Up to 90 percent of private companies in the country are family businesses, employing more than 70 percent of the sector’s workforce and contributing about 40 percent to the Emirates’ GDP, the Ministry of Economy says.

In September, the UAE launched a program that aims to double family-owned businesses’ contribution to the nation’s GDP to $320 billion by 2032 by preparing them for the future economy.

Thabat Venture Builder, the first such initiative in the region, supported companies through a five-month program in which they looked at how ideas can be transformed into viable business projects by adopting emerging technology.

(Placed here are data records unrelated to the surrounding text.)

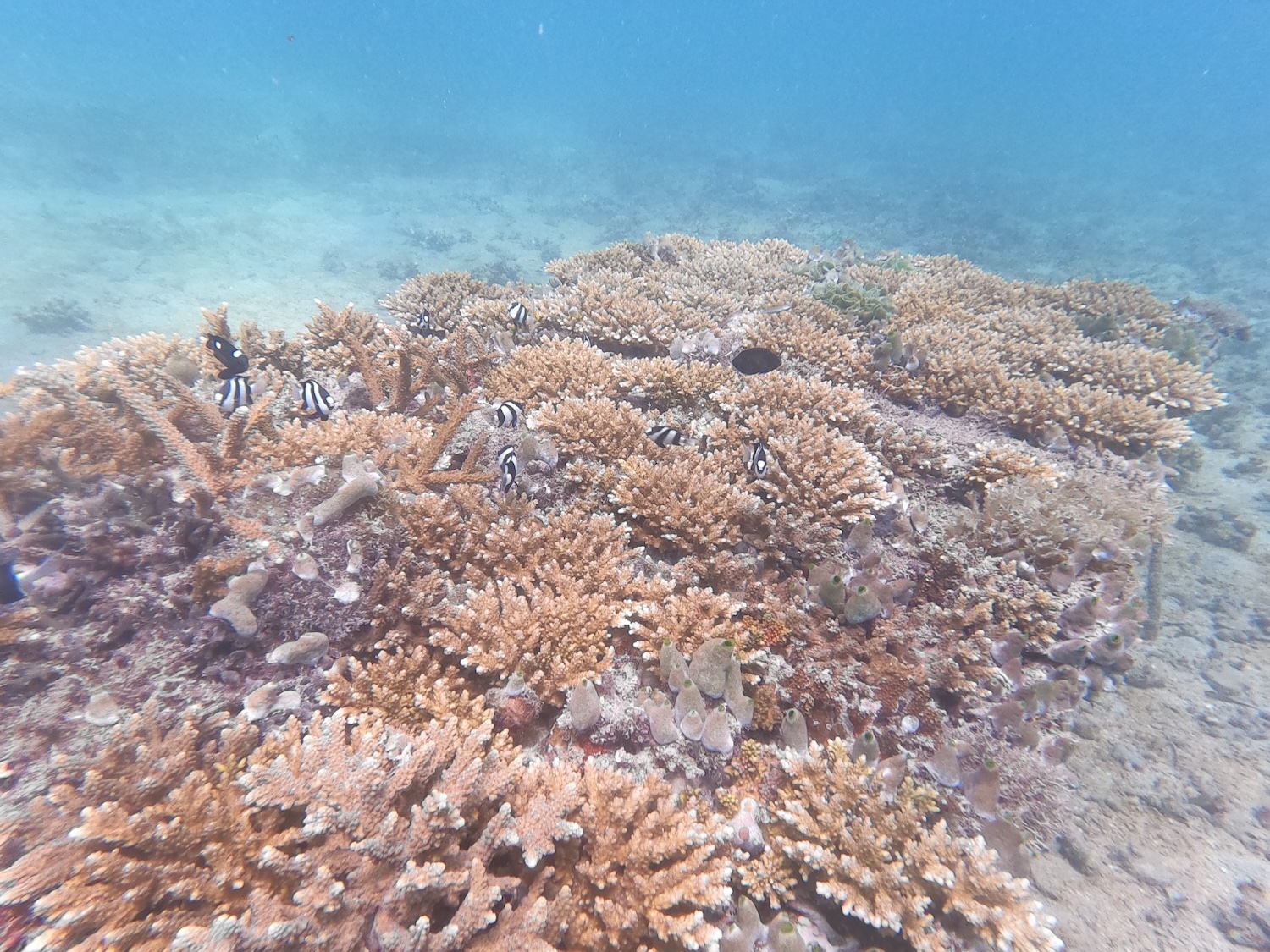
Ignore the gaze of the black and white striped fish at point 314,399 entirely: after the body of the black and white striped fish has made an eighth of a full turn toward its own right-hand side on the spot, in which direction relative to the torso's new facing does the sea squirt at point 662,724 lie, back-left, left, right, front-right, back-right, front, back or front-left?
front

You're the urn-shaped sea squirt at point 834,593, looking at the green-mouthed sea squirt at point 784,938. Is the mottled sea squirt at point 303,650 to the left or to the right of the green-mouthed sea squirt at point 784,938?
right

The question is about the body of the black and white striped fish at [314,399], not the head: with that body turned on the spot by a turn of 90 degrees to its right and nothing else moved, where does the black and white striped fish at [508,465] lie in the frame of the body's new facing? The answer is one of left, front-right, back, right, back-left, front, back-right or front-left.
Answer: front-left

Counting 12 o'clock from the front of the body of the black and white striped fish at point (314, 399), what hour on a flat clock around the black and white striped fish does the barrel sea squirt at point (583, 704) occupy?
The barrel sea squirt is roughly at 2 o'clock from the black and white striped fish.

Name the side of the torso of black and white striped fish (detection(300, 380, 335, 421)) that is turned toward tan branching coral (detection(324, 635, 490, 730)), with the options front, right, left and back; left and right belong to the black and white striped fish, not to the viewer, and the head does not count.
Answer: right

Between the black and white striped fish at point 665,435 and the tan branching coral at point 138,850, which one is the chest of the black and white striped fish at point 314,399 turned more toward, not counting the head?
the black and white striped fish

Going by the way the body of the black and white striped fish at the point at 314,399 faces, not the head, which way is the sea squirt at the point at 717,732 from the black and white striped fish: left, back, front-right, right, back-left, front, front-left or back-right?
front-right

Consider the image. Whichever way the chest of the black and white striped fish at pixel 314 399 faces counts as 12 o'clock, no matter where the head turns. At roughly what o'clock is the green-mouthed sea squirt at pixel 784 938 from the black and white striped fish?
The green-mouthed sea squirt is roughly at 2 o'clock from the black and white striped fish.

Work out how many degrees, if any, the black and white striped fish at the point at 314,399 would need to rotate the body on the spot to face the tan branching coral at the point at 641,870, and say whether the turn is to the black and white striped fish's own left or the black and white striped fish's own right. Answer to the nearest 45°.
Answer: approximately 45° to the black and white striped fish's own right

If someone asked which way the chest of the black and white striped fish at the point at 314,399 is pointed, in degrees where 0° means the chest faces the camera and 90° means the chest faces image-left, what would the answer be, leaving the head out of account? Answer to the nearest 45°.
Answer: approximately 270°

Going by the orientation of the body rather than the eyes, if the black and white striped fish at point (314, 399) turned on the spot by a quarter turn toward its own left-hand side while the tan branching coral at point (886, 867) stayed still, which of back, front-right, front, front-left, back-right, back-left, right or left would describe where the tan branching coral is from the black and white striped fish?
back-right

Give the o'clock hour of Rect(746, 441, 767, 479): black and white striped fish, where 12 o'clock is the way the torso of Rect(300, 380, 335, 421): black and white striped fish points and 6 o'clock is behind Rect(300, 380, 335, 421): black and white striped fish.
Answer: Rect(746, 441, 767, 479): black and white striped fish is roughly at 1 o'clock from Rect(300, 380, 335, 421): black and white striped fish.

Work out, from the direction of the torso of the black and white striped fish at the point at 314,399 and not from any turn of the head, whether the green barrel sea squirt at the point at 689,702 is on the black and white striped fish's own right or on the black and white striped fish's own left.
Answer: on the black and white striped fish's own right

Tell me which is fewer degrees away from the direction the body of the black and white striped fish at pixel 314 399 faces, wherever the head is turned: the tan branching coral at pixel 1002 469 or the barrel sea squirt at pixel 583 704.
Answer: the tan branching coral

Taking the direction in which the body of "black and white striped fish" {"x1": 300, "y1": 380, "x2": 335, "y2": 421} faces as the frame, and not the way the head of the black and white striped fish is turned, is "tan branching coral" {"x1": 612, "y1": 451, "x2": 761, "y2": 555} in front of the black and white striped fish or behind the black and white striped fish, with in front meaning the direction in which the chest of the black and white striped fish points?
in front
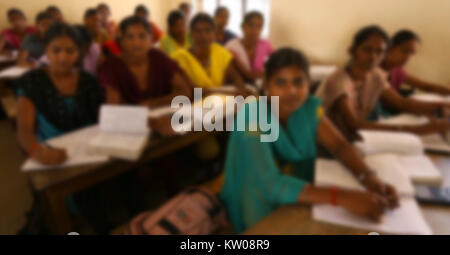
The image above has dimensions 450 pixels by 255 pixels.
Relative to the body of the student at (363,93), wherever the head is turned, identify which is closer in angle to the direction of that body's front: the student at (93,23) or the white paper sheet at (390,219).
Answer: the white paper sheet

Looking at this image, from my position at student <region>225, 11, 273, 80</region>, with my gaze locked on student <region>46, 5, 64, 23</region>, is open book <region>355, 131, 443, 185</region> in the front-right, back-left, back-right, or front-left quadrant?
back-left

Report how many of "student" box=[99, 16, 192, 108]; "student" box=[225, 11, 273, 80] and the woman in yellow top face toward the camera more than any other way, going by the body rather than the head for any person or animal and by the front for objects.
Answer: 3

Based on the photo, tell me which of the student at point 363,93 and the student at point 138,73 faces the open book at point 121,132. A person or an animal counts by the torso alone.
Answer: the student at point 138,73

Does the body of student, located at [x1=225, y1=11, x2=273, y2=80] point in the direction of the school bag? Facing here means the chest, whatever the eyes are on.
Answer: yes

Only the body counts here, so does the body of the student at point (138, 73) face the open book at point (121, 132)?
yes

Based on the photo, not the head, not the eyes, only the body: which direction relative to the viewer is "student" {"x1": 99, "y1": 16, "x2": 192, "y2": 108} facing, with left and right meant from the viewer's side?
facing the viewer

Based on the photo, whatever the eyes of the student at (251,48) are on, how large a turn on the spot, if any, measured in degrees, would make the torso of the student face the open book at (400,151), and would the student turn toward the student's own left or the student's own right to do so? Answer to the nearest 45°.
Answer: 0° — they already face it

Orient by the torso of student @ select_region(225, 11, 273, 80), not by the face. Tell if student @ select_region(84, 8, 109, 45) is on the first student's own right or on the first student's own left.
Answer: on the first student's own right

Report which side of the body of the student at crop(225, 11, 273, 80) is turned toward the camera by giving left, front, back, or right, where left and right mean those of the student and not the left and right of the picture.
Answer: front

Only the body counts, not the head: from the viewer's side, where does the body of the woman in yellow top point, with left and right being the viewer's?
facing the viewer

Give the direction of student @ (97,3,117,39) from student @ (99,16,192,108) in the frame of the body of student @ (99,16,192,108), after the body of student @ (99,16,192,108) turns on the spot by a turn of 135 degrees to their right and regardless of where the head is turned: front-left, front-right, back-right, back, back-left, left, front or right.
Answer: front-right
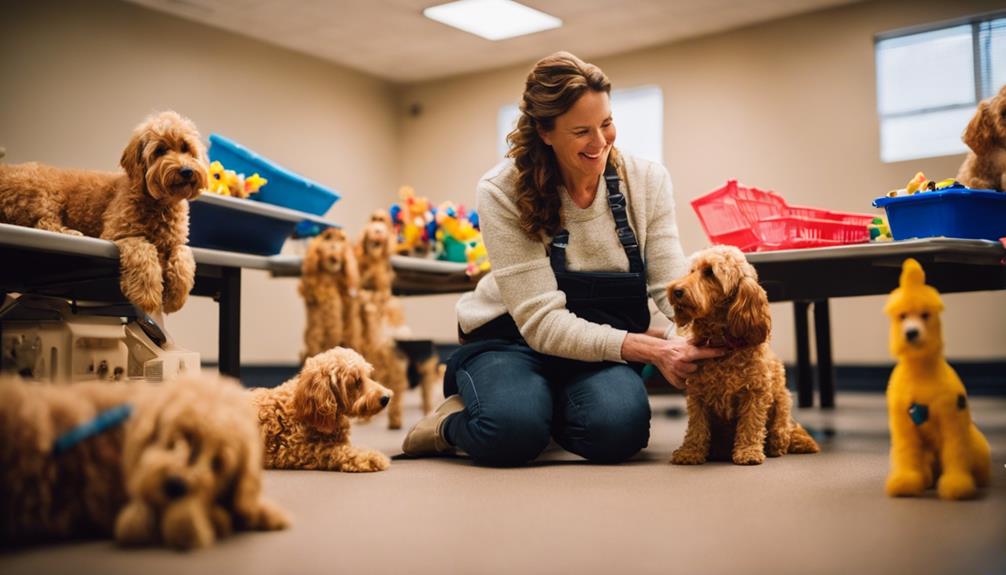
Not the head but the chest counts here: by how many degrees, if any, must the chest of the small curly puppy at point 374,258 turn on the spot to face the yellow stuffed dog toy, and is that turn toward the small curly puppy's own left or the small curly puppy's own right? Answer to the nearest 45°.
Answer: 0° — it already faces it

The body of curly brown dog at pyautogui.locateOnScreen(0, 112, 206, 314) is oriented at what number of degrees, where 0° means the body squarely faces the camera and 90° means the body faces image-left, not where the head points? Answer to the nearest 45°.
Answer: approximately 315°

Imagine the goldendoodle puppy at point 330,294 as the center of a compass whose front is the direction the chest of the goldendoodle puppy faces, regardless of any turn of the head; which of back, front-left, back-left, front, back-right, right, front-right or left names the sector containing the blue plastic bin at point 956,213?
front-left

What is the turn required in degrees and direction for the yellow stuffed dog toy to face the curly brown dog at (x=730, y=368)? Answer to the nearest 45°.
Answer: approximately 90° to its right

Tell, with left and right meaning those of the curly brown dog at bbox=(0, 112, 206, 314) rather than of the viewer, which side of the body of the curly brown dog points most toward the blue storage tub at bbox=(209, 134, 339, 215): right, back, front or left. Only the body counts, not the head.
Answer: left

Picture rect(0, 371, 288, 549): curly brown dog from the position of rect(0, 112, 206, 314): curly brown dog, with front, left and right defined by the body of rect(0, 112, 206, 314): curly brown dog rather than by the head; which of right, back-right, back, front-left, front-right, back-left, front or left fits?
front-right

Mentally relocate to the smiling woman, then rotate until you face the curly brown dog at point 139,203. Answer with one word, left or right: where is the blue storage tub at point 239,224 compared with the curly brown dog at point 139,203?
right

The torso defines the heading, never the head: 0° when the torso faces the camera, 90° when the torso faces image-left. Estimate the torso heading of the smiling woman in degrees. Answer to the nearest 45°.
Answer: approximately 315°

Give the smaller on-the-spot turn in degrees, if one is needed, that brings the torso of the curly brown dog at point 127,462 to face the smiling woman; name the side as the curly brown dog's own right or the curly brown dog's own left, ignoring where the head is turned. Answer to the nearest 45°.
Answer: approximately 90° to the curly brown dog's own left

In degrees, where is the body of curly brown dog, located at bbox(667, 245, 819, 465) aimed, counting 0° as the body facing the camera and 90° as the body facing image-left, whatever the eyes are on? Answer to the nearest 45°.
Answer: approximately 45°

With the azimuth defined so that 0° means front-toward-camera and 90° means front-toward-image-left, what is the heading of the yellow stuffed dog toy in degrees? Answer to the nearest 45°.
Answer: approximately 45°

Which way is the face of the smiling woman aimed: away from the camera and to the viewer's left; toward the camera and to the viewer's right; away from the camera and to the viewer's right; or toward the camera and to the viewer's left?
toward the camera and to the viewer's right

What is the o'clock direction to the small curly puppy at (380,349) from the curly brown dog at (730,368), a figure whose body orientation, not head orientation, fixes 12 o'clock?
The small curly puppy is roughly at 3 o'clock from the curly brown dog.

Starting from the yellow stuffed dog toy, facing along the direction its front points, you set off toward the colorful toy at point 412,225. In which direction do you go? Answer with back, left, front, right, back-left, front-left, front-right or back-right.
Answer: right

The program aims to transform 200 family business projects into major companies by 2030 with a market value exceeding Dh150bn ($40.84bn) and annual revenue of Dh18bn.

The UAE’s new family law that came into effect in January aims to boost the contribution of family businesses to the country’s economy and attract more businesses to set up operations in the Emirates.

The law regulates the ownership of family businesses by defining their capital, how the partner disposes of his share and the mechanism for waiving it, in addition to regulating the right of redemption and evaluation of shares and their categories, as well as the family company’s purchase of its shares.

There are other provisions in the law that deal with solving disputes between family members, distribution of annual profit, insolvency, and the number of partners in the business.

“The law forms part of the UAE’s comprehensive efforts to outline a road map for the growth and prosperity of family businesses in the country and strengthen their operations in various economic and commercial fields, especially in the sectors of the new economy,” Abdullah Al Saleh, Undersecretary of the Ministry of Economy, said in November.